The last few weeks have been quite hard. I've been extremely sick and some of the time it's so bad all I can do is lie in the bed all day. I listen to audiobooks and sometimes I feel so terrible I'm fine listening to an audiobook and being in the bed all day. But sometimes I'm so bored of myself it's impossible to do that.
I'm feeling angry and isolated. "Why is this happening to me?!" I ask myself and then I remember there are children starving around the world and I have other friends with Crohn's disease and cancer and I wonder why is it happening to them, too.
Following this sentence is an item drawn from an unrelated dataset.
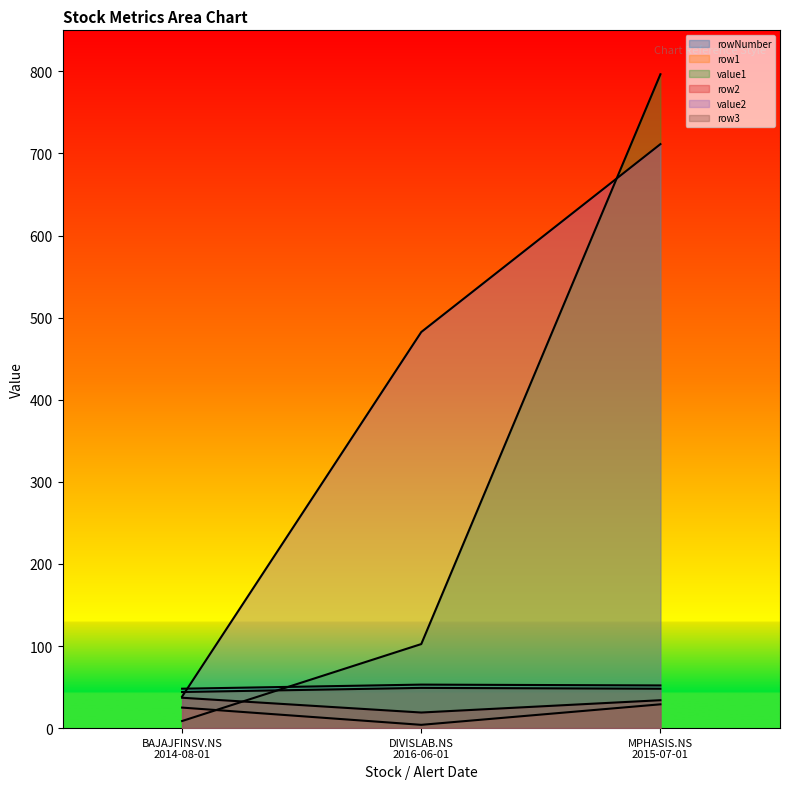

Count the number of data series in this chart.

6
When friends and family tell me, "It'll get better," "It won't be like this forever," "Just stay positive, don't lose hope," I want to punch them and throw something. It may be like this forever! We don't know. It's a rollercoaster of having hope, losing it, being angry then feeling peace with this situation.
I often can't sleep at night and I've found peace in painting. Even when I'm in a lot of pain and feel like I can't do anything else, when I put my brush to paper, I get lost in my work. I'm so thankful I have my art to carry me through some of this sadness and pain. I feel like myself when I'm painting. I wish it was doing it less between 12–5am, but if that's it, I'll take it.
Thank you for reading! If you are also suffering from a chronic illness, please feel free to comment (or anyone else). Us sickies need each other to get through it!